Hartmut Rosa calls this “resonance”. His is another book that currently really thrills me. It tackles the question as to whether one works more resource-oriented or more process-oriented. Right at the outset Rosa provides the example of two talented young artists, who must create an image in two weeks. One methodically collects the material, repeats the most important techniques and goes searching to a theme. He works resource-oriented. The other tears a piece of paper from their notepad, simply begins and loses themselves in a world that appears harmonious to him.
Resources and technique are necessary, but does the soul of a piece come from the process?
The inspiration, the creativity remains a secret. Kandinsky has a very poetic image for this (turns pages). He says: “The positive, the creative, the good, the fertilising white ray.” So, and now we get to it. The white ray has an opponent, a force that works against it –the “black hand”.
That sounds ominous.
I quote: “A black hand is placed over the eyes. People are blinded. The Black Hand is that of the hater. The hater tries with all their might to stop evolution and elevation.
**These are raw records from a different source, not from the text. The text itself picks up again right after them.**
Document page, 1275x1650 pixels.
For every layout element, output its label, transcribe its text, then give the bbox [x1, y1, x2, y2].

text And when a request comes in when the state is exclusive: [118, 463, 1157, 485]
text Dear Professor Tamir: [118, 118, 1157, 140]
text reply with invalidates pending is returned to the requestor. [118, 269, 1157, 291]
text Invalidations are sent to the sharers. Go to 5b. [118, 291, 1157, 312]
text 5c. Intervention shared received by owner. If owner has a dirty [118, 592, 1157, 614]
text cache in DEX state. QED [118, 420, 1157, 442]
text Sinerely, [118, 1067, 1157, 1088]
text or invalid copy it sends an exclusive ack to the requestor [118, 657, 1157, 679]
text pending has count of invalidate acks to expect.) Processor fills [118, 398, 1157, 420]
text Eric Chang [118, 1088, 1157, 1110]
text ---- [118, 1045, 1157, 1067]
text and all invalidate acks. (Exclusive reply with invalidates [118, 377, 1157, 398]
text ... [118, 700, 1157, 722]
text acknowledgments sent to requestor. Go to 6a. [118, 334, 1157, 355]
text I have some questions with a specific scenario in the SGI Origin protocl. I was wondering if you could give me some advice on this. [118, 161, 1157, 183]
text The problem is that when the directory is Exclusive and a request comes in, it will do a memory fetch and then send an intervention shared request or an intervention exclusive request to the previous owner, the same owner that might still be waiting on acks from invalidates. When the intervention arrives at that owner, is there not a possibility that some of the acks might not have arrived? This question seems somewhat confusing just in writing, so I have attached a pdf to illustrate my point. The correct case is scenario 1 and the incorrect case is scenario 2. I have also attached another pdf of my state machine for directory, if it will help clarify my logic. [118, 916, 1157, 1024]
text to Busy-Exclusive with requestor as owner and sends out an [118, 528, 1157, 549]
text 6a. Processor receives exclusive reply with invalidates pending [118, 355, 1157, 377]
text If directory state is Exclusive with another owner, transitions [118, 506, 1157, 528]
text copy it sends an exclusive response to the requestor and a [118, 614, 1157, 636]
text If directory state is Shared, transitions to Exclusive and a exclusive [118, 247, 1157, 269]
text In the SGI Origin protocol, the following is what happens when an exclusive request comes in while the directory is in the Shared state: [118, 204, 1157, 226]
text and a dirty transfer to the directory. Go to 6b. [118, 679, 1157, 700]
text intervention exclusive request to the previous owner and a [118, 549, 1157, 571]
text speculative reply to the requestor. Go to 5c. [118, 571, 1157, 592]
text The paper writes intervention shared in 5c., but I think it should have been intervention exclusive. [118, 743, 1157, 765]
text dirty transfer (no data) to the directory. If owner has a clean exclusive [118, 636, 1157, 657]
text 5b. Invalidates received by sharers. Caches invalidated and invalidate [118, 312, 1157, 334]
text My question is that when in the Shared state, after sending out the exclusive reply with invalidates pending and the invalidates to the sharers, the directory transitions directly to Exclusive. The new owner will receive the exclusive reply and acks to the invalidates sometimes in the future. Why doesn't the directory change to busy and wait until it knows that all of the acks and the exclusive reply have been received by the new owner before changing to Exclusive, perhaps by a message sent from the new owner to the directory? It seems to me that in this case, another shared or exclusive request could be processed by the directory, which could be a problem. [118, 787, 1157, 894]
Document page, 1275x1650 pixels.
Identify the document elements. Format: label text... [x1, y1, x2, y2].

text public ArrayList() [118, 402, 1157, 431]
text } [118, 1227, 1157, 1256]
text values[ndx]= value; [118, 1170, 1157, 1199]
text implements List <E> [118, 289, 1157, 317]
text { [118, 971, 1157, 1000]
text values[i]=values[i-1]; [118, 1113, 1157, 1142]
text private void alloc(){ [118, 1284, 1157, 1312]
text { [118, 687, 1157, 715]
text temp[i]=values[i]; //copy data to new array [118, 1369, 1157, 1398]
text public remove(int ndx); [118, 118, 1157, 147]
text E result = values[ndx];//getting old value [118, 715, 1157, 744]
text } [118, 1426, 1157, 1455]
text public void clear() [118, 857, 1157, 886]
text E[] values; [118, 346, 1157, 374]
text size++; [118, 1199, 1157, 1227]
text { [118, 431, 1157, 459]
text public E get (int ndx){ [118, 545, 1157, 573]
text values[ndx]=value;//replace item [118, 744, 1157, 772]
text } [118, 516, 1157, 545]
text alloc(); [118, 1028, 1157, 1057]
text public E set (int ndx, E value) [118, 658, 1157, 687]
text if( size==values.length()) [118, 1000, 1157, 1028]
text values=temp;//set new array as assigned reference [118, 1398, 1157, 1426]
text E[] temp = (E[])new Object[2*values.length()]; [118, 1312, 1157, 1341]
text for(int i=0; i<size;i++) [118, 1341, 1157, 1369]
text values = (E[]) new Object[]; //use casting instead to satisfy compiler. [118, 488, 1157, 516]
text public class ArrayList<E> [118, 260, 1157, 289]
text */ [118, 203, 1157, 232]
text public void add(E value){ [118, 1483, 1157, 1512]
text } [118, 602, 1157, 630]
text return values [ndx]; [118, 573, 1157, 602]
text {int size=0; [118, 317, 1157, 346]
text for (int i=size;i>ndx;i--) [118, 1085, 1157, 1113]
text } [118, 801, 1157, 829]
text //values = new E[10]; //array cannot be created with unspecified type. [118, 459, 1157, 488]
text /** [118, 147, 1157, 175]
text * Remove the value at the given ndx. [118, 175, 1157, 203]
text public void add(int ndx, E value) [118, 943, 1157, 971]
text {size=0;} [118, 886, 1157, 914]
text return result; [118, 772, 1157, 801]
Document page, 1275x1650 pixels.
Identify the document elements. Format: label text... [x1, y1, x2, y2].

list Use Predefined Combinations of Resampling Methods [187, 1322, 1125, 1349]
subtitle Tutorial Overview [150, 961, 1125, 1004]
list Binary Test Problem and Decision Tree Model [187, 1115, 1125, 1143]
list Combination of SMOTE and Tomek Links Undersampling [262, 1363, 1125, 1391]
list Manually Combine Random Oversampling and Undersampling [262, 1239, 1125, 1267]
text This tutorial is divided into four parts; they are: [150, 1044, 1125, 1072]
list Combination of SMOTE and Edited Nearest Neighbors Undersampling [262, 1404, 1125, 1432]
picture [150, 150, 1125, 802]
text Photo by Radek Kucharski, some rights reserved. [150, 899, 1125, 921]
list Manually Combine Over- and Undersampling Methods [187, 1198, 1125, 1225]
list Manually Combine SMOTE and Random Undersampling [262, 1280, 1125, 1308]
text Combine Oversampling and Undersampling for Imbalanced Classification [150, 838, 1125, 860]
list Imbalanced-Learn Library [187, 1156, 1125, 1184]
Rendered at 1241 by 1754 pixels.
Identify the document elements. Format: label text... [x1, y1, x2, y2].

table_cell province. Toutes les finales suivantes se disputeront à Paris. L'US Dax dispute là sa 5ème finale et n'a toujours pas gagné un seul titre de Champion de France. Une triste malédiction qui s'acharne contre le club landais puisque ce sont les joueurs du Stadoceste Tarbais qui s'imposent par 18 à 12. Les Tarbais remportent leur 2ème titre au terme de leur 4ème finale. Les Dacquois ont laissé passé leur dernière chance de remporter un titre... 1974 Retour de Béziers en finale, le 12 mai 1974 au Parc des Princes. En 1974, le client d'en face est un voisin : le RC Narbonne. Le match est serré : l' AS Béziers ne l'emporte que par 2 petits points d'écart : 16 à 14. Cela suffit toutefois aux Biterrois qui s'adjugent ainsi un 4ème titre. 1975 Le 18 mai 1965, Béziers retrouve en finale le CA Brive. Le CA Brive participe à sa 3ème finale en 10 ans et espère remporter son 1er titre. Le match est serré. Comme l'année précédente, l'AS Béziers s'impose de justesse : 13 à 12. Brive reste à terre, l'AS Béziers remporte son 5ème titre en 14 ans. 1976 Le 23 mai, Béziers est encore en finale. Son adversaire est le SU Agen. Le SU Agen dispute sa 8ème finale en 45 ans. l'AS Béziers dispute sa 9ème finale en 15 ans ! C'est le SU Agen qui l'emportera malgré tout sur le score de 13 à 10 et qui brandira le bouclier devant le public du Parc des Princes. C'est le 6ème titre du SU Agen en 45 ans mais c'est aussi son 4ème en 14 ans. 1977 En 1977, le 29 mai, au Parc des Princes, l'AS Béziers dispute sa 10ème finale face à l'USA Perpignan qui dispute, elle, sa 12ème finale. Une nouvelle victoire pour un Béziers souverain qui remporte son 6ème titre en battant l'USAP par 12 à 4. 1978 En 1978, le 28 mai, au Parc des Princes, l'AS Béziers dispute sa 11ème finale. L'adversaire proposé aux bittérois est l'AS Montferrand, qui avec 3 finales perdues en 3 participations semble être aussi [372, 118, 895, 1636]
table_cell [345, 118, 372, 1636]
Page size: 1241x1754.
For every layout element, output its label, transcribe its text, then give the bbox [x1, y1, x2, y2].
The negative, the destructive, the bad. That is the black, pestilent hand.” Instead of hate one could perhaps also simply say “fear”.
Pop music is full of purely “resource-oriented” constructed hits. Jazz, however, essentially represents freedom. Or is the Black Hand also at work here?
We give ourselves a clip round the ear with the Black Hand when we do battle with it, despite all experience in writing new music, to preserve the old innocence. I know of cognitive states in which all cadences already resonate with every note.
The Bauhaus essentially found the solution for this problem. Just as you now address the performance with John, Wolfgang, Max and Emile.
On 16 January there will be something to hear here, whose individual elements we can define rationally in retrospect, but not now already, in the process. It is impossible to think about it from the other end.